Action item.
Copy the forum thread about writing a custom Lucene analyzer word for word, from its first line to its last, without the listing that follows it.

Source passage.
I want to do some basic hebrew stemming.
All the examples of custom analyzers I could find always merge other analyzers and and filters but never do any string level processing themselves.
What do I have to do for example if I want to create an analyzer that for each term in the stream it gets, emits either one or two terms by the following rules: if the incoming term begins with anything other then "a" it should be passed as is. if the incoming term begins with "a" then two terms should be emmited: the original term and a second one without the leading "a" and with a lower boost.
So that if the document has "help away" it will return "help", "away", and "way^0.8".
What methods of the analyzer should I override to do this? (A pointer to a similar nature example would be very helpful).
Thanks
Here's one example: http://www.java2s.com/Open-Source/Java-Document/Search-Engine/lucene/org/apache/lucene/wordnet/SynonymTokenFilter.java.htm
Briefly scanning the code, it seems it should emit additional tokens at the same position (a synonym). It does that by overriding incrementToken() which you'll have to do for your problem (maintain a stack of next tokens, returning one by one).
If this example doesn't work, just try to find one that explains how you could implement a synonym filter with Lucene, it's almost identical to your problem. Lucene in Action book has a good example of this, the code is available here: http://www.manning.com/hatcher3/LIAsourcecode.zip, class
SynonymFilter
.

Record set.
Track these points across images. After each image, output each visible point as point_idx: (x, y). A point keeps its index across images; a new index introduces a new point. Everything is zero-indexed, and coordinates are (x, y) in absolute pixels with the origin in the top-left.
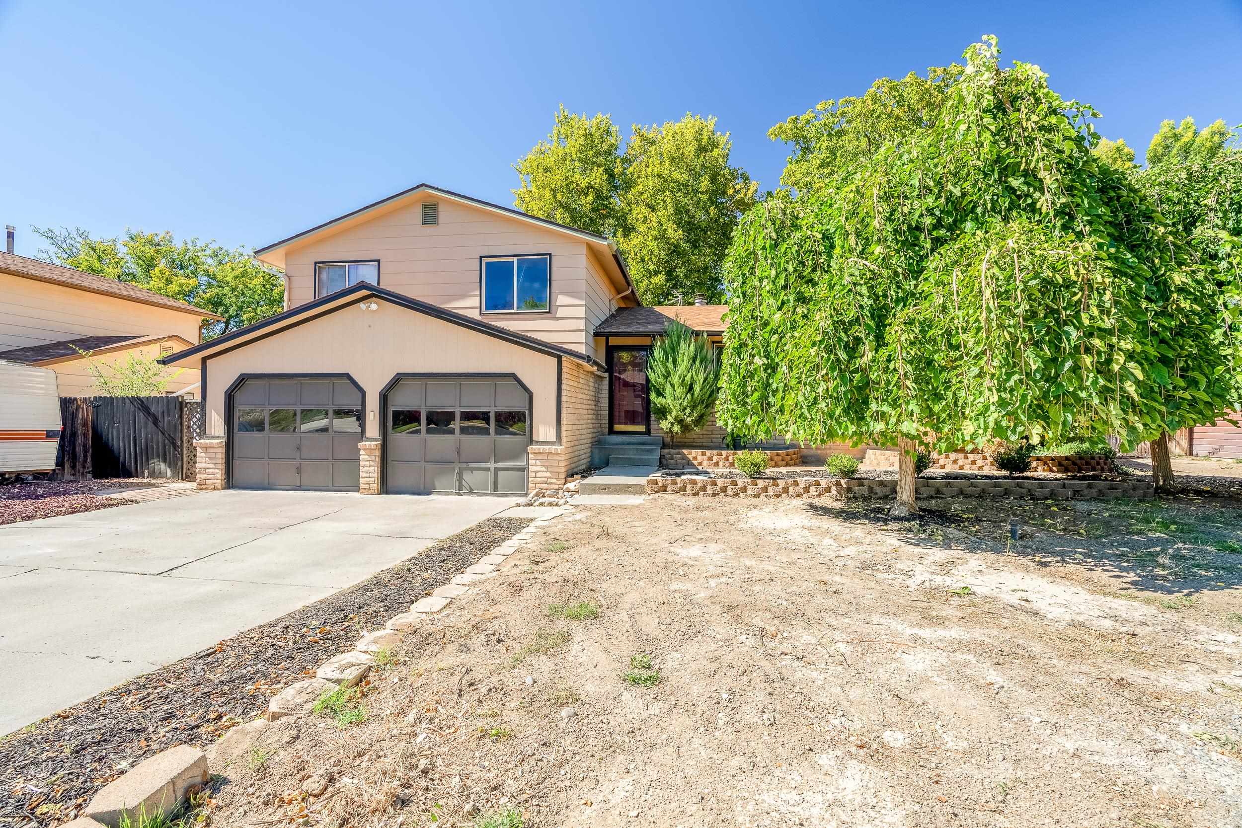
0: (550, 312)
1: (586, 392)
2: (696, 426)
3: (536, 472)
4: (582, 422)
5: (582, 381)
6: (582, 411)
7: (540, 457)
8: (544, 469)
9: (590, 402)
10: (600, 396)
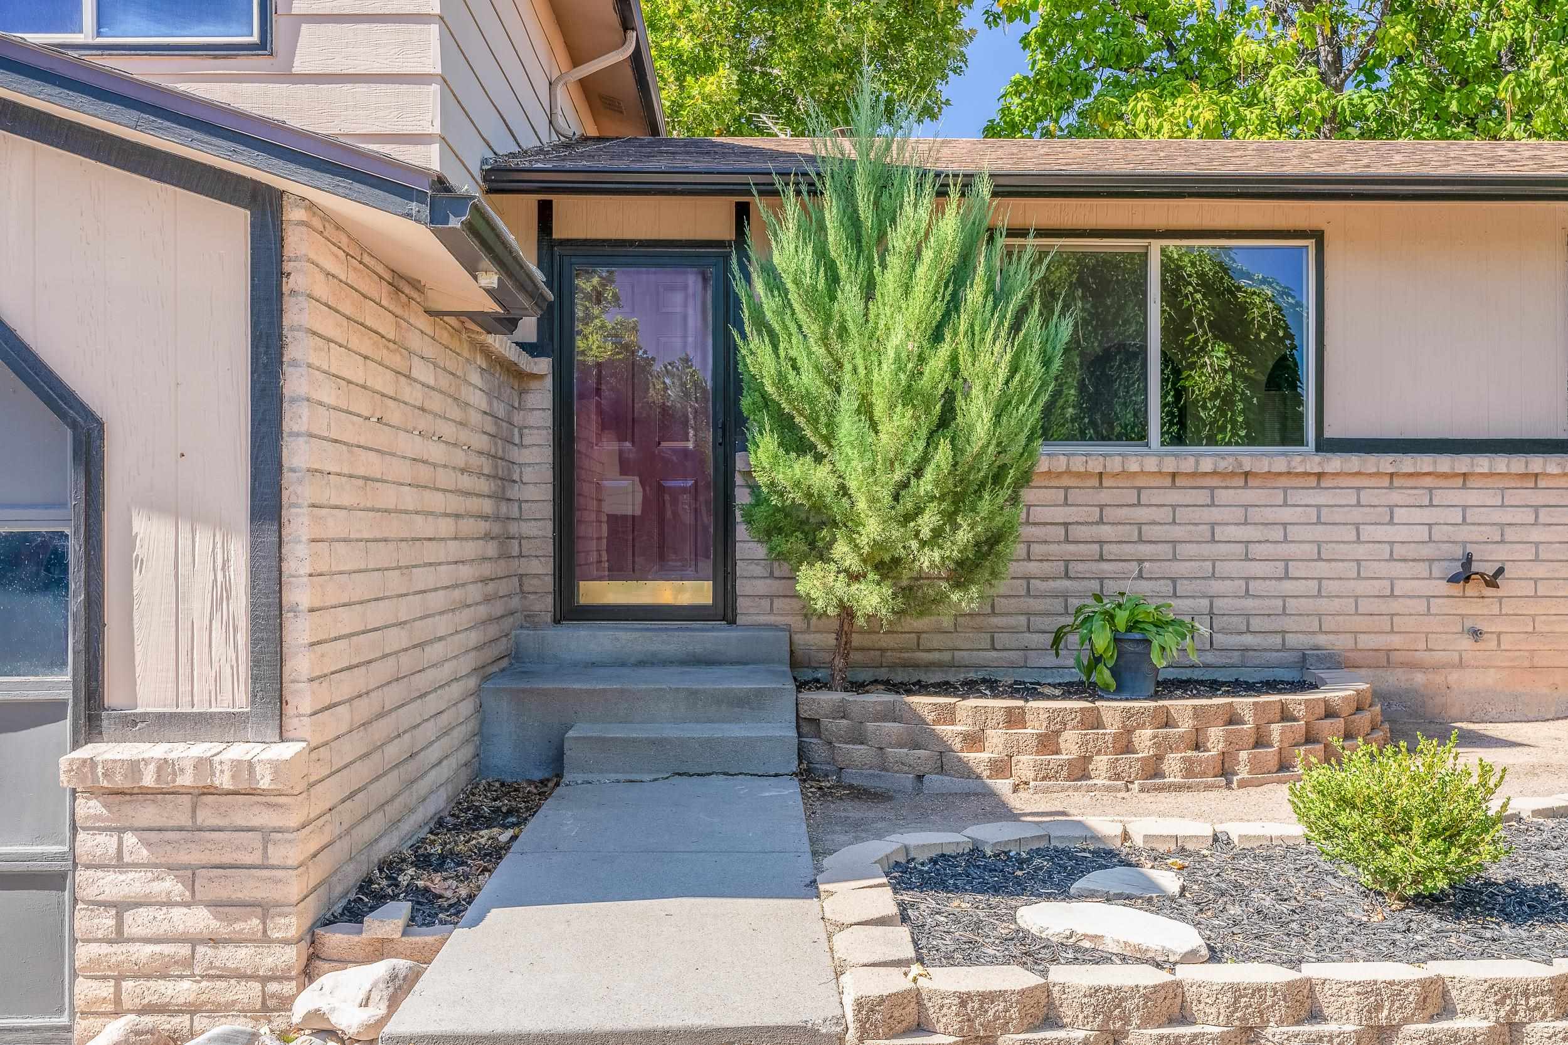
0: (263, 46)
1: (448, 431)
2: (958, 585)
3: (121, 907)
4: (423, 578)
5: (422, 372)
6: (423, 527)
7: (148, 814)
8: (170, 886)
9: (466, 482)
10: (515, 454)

==

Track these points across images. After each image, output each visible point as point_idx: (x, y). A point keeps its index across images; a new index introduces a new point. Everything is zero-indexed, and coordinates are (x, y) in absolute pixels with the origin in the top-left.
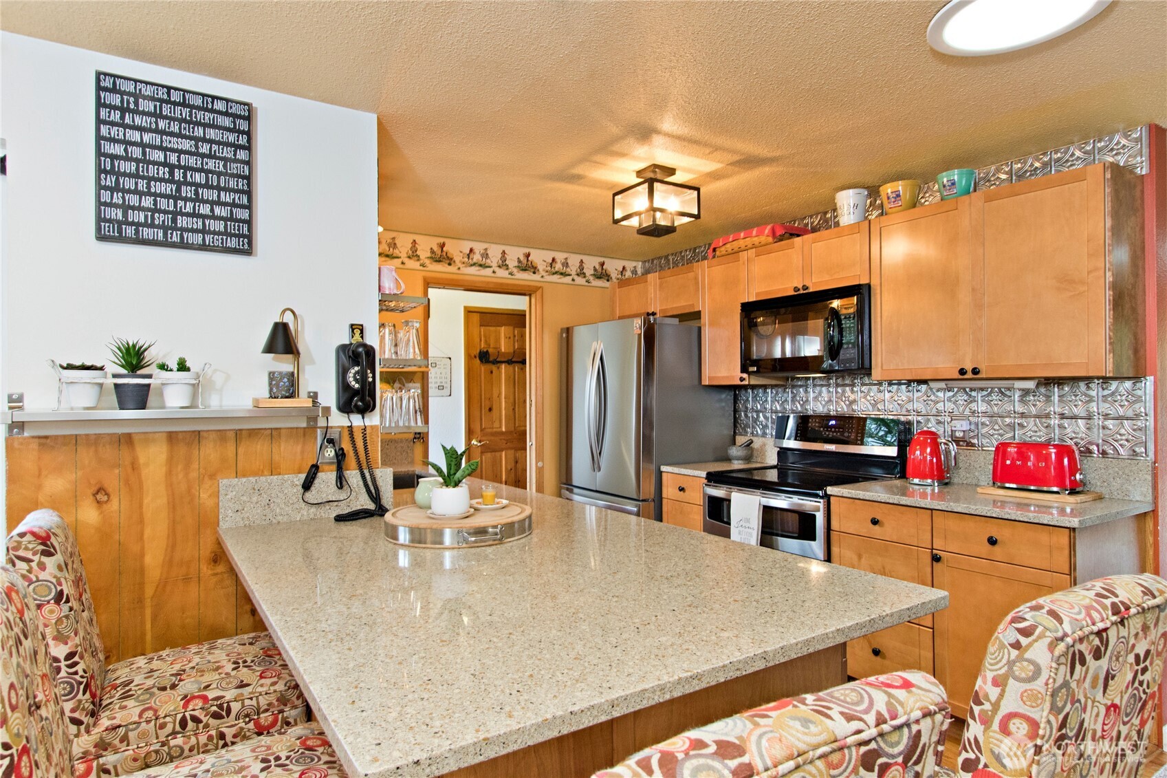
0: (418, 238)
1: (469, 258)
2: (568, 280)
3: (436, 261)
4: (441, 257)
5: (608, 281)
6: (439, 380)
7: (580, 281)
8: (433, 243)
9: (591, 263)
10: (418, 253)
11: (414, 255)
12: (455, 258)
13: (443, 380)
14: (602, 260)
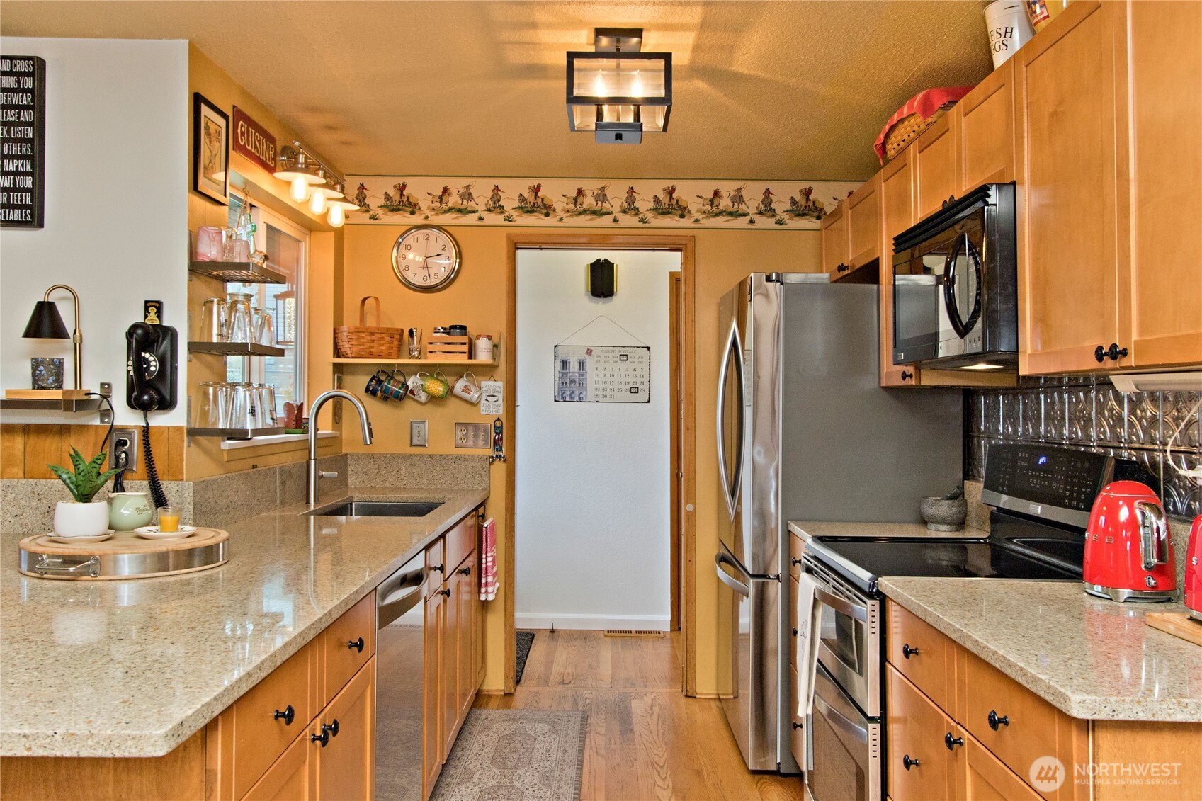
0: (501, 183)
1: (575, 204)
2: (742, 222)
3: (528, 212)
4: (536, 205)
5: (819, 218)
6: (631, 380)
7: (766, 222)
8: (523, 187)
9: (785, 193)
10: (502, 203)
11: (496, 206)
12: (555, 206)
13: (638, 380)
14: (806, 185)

--

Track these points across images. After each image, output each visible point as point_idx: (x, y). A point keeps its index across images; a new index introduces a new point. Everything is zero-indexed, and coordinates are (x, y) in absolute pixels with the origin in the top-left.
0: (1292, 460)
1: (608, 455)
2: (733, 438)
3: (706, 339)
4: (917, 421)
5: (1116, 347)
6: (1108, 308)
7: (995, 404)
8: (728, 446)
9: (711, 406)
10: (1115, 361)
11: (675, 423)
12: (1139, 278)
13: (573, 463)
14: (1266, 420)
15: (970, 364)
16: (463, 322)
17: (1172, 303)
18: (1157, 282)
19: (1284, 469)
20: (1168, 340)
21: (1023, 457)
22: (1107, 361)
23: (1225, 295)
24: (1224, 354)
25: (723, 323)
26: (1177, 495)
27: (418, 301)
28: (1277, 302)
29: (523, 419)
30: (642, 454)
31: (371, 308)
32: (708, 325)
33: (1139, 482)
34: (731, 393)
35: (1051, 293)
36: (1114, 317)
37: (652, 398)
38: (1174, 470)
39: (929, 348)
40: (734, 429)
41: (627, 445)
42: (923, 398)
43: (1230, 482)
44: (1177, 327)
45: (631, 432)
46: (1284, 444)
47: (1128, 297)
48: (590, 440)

Written response.
I want to do some basic hebrew stemming.
All the examples of custom analyzers I could find always merge other analyzers and and filters but never do any string level processing themselves.
What do I have to do for example if I want to create an analyzer that for each term in the stream it gets, emits either one or two terms by the following rules: if the incoming term begins with anything other then "a" it should be passed as is. if the incoming term begins with "a" then two terms should be emmited: the original term and a second one without the leading "a" and with a lower boost.
So that if the document has "help away" it will return "help", "away", and "way^0.8".
What methods of the analyzer should I override to do this? (A pointer to a similar nature example would be very helpful).
Thanks
Here's one example: http://www.java2s.com/Open-Source/Java-Document/Search-Engine/lucene/org/apache/lucene/wordnet/SynonymTokenFilter.java.htm
Briefly scanning the code, it seems it should emit additional tokens at the same position (a synonym). It does that by overriding incrementToken() which you'll have to do for your problem (maintain a stack of next tokens, returning one by one).
If this example doesn't work, just try to find one that explains how you could implement a synonym filter with Lucene, it's almost identical to your problem. Lucene in Action book has a good example of this, the code is available here: http://www.manning.com/hatcher3/LIAsourcecode.zip, class
SynonymFilter
.